Northern Ireland news

Ulster Unionist leader David Trimble at centre of Drumcree dispute

Ulster Unionist leader David Trimble (right) during the 1996 Drumcree stand off. File picture by Pacemaker

ULSTER Unionist leader David Trimble recognised the need for compromise over the Drumcree parading dispute but "had shown little instinct to compromise himself".

Newly-released files show the Northern Ireland Office (NIO) had a series of talks, including with Mr Trimble, a senior RUC officer and an SDLP politician, in the run-up to the 1996 marching season.

The meetings, held in an effort to avert violence, were triggered by a directive from Prime Minister John Major.

In a letter to Mr Major's private secretary dated May 10, 1996, an NIO official reported that initial contact on the parades issue had suggested a "bleak" prospect but more recently there had been movement from "well-entrenched positions".

The official felt that Mr Trimble should be reminded of the need for compromise given that the UUP leader "is personally associated with the most dangerous parade - that at Drumcree on 7 July".

At a meeting with NIO Minister, Sir John Wheeler, Mr Trimble had recognised the need for compromise but "had shown little instinct to compromise himself", the file read.

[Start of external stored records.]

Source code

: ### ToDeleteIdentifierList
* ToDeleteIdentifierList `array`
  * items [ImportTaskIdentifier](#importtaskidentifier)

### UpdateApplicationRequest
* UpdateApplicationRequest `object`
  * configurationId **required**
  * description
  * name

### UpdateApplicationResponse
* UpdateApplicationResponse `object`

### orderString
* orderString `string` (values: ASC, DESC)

The NIO official wrote that "disgraceful events" surrounding parades - including Drumcree and Lower Ormeau in south Belfast - in 1995 had been "orchestrated by Sinn Féin".

On the Ormeau Road, protesters were forcibly removed by police to clear the way for an Apprentice Boys parade in August 1995.

The NIO official wrote that protesters on the road had been "bussed" in from the west of the city.

At a meeting between Sir John Wheeler and deputy RUC Chief Constable Ronnie Flanagan on May 17, 1996, Mr Flanagan said Mr Trimble was very important to the Drumcree situation since the police believed that any accommodation should be "local".

He said the RUC had been approached by residents on the mainly nationalist Garvaghy Road in Portadown, asking to hold a festival on the road on the day of the Orange march.

Mr Flanagan said the best solution was a compromise which "allowed honour to both sides".

The RUC's intelligence was that the failure to allow the Drumcree march through could create a high number of Orangemen laying siege to Portadown.

Sir John felt that Mr Trimble's involvement in the previous year's Drumcree - in which he and Ian Paisley were pictured walking hand-in-hand at the bottom of the Garvaghy Road - "had to be seen in the context of his (UUP) leadership bid".

At a follow-up meeting with Sir John, Mr Trimble was accompanied by a Co Down Orangeman who had been sounding out the Garvaghy Road residents on a possible compromise.

Mr Trimble said 'the word on the street' was that the IRA was briefing its members for a return to violence and said if the RUC continued to re-route controversial parades it could create an explosive situation within loyalism.

Based on recent discussions between the Orangeman and Garvaghy Road residents, Mr Trimble felt the two parades on July 12 and Drumcree on July 7 might be reduced.

He also urged RUC officers to discuss the parade with "respectable" residents.